Anadolu-pop, bir süre sonra yerini “aranjman”lara ve yerli bestelere bırakır. “Aranjman”ın tahtını, Bora Ayanoğlu ve Timur Selçuk sarsar. Ali Kocatepe, Selmi Andak gibi “genç”ler, yerli besteciler dönemini başlatan isimler olur. Kocatepe, aralarında “bütün zamanların en iyi albümü” sayabileceğimiz Bülent Ortaçgil’in “Benimle Oynar mısın?”ın da bulunduğu pek çok albümün prodüktörlüğünü yapar. İlhan İrem’in katılımıyla bu hat sağlamlaşır. Dönemin üç büyük yorumcusu, Nükhet Duru, Sezen Aksu ve Nilüfer’dir; onları Füsun Önal’dan Seyyal Taner’e pek çok isim izler.

Nükhet Duru ilk albümü Bir Nefes Gibi’yle büyük başarı kazandı. (1977)

70’li yıllar, Türkiye’de popüler müziğin en başarılı ekip çalışmasına da sahne olur: Şarkıcı Erol Evgin, besteci Melih Kibar ve söz yazarı Çiğdem Talû ortaklığı sonucu, “İşte Öyle Bir Şey”, “Bir De Bana Sor”, “Sevdan Olmasa”, “İçimdeki Fırtına” gibi ortalığı sallayan ürünler çıkar ortaya. Bir başka mühim ekip, Cenk Taşkan – Mehmet Teoman – Nükhet Duru üçlüsüdür.
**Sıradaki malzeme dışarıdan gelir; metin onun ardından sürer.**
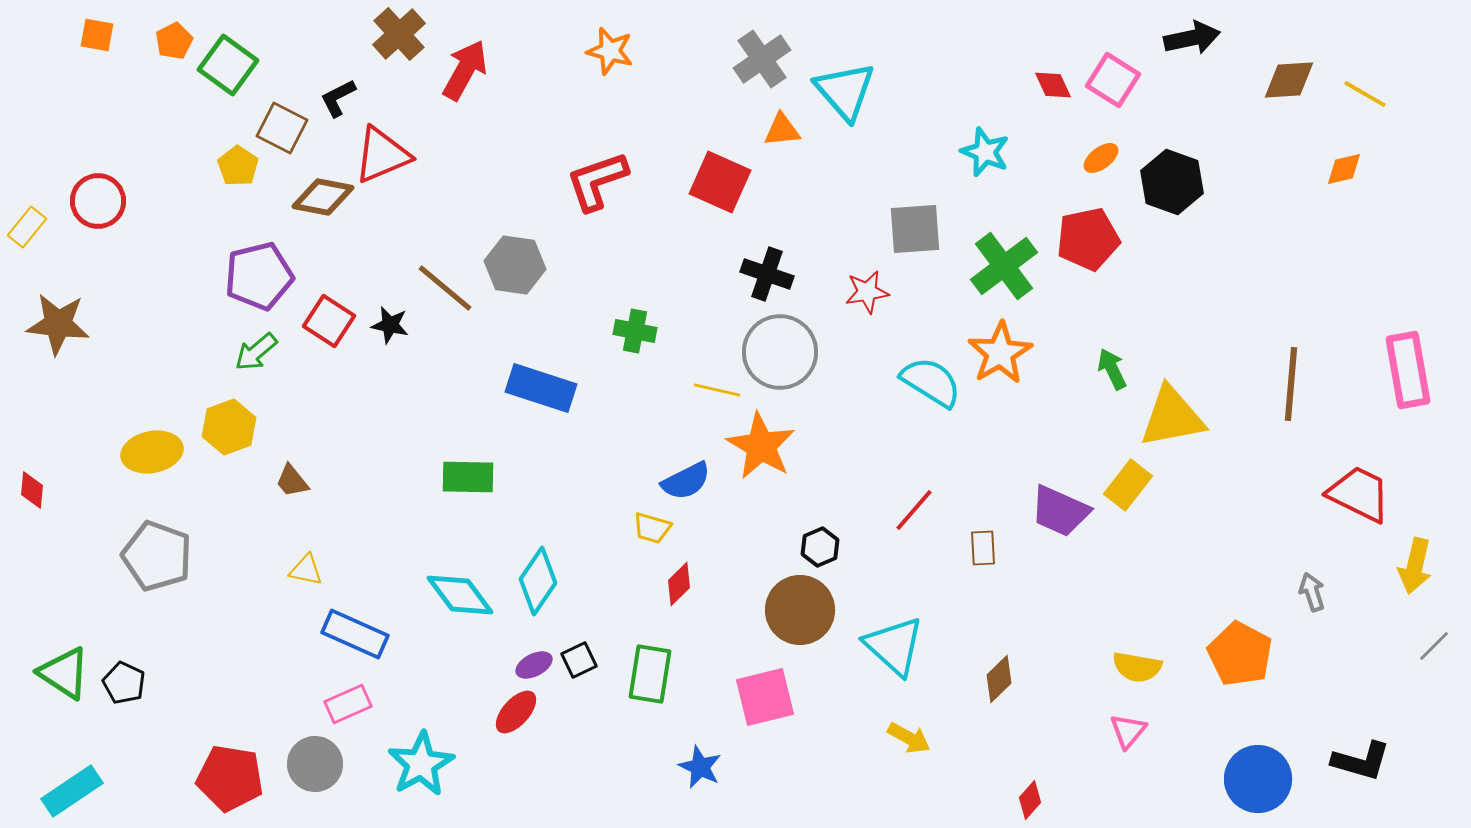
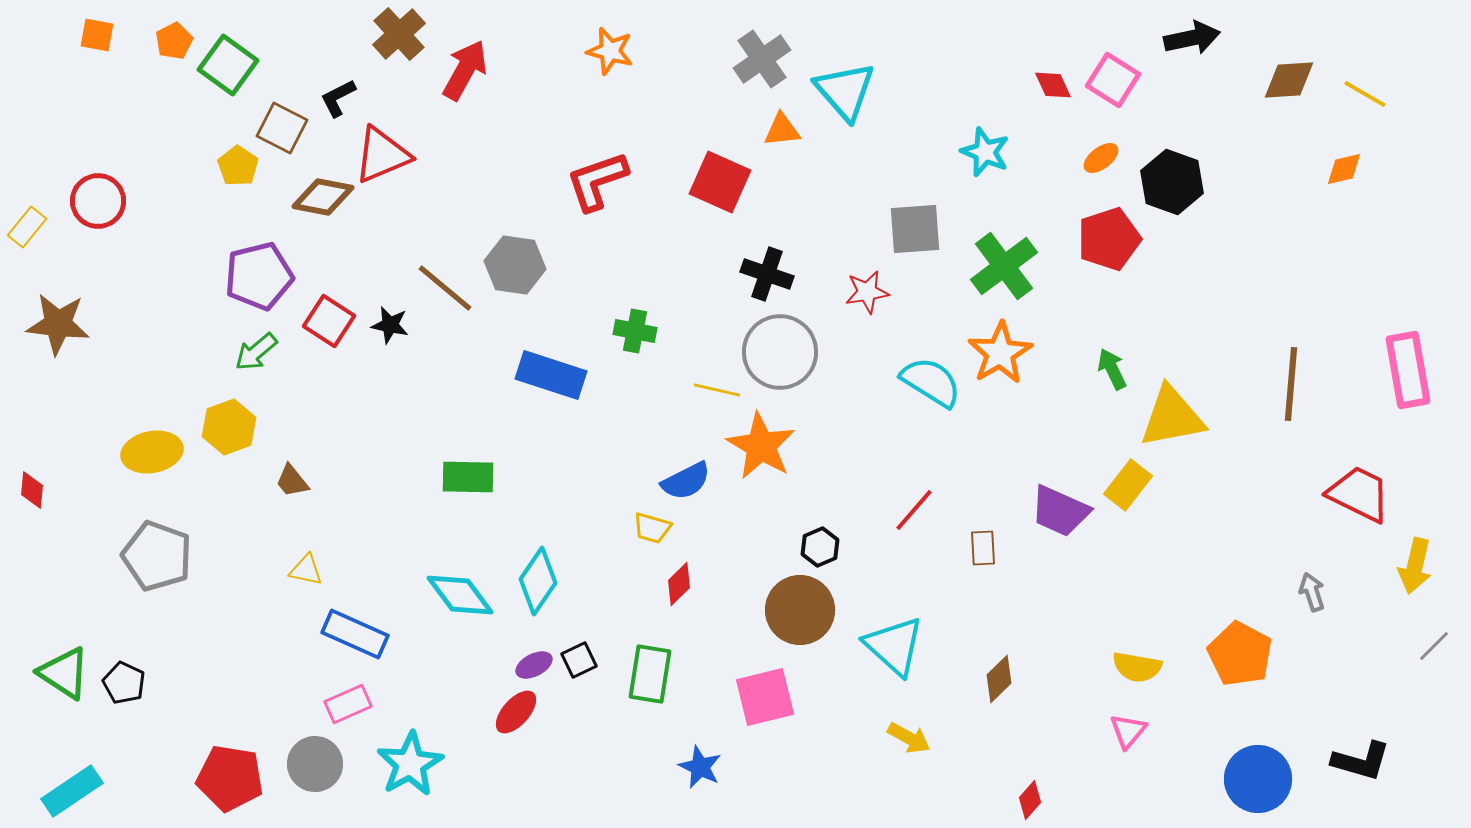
red pentagon at (1088, 239): moved 21 px right; rotated 6 degrees counterclockwise
blue rectangle at (541, 388): moved 10 px right, 13 px up
cyan star at (421, 764): moved 11 px left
Siyasi hareketlerin tırmanışı pop müziği de etkiler. Cem Karaca, Selda, Edip Akbayram, gibi isimler, halk müziği cephesinden Âşık Mahsuni, Âşık İhsani, Ruhi Su gibilerin katılımıyla, giderek sloganlaşan şarkılar yapar. Yılların “romantik” şarkıcısı Timur Selçuk, toplumsal mesajlar içeren şarkılar üretir. Soldan sağa bütün ideolojilerin ve fikirlerin şarkılara girdiği dönemdir bu; “İslamın yumruğu” Muhammed Ali’den “Kuklacı Marks”a herkesi plak üzerinde gördüğümüz bir dönem…

Anadolu-pop’un isim babaları: Moğollar Saflar belirlenir, kamplaşmalar/kutuplaşmalar başlar, şarkılar belli bir amaca hizmet ederken, arabesk aradan sıyrılır. Kadere isyanla başlayan çıkış, pahalılık ve geçim sıkıntısının işlendiği şarkılarla zirveye yerleşir. Boğaziçi Köprüsü’nün açılışı, Almanya’ya göç, depremlerden maden facialarına yaşanan felaketler ve fubol, bu dönemde plaklarda işlenen konularıdır.

Anadolu-pop’un isim babaları: Moğollar

Yine bu dönemde, müzik piyasasında, başka bir kulvarda enteresan bir furya yaşanır. “Ak Günlere” sloganıyla yola çıkan Ecevit, en yakın rakibi Demirel’le sürdürdüğü değiş-tokuş esnasında Kıbrıs Harekâtı’na imza atınca, bir adım öne çıkar. Harekâtı müteakip yapılan hamasi plaklar bir yana, 70’ler, partiler ve liderler için en çok şarkı yazılan yıllar olmuştur.

Esmeray’dan TRT sansürüne plaklı protesto

Bir Esmeray plağı. Şanar Yurdatapan işi. Dönemin mizah soslu şahane şarkılarının bestecisi, TRT Denetleme Kurulu’nu bu plakla protesto eder. “Konuşmalı” bir plaktır bu, Esmeray aralarda anlatır: “Televizyona ilk çıktığım günden az sonra, bizi birbirimize yaklaştıran radyo ve televizyonun kapıları bana kapatıldı. TRT Müzik Dairesi ve Denetim Kurulu, şarkılarımı kötü, kalitesiz ve yozlaşmış buluyor. Sizin müzik zevkinizi benim şerrimden korumak için yasaklıyorlar parçalarımı…” Kurul hikâyesi çok. Bir başkası: 1973 tarihli Barış Manço şarkısı “Lambaya Püf De”nin sözleri müstehcen bulunarak denetime takılır. Manço, şarkıyı bu kez enstrümantal olarak denetime gönderir ve şarkı aynı gerekçeyle geri döner! Bu kez neyi müstehcen buldukları sorulur kurul üyelerine; cevap nettir: “Gitarist şarkıyı erotik çalıyor!”

70’lerde liderler ve partileri öven sayısız plak yapıldı. Kıbrıs Harekatı’yla prim yapan Ecevit, bu akımın yıldızıydı.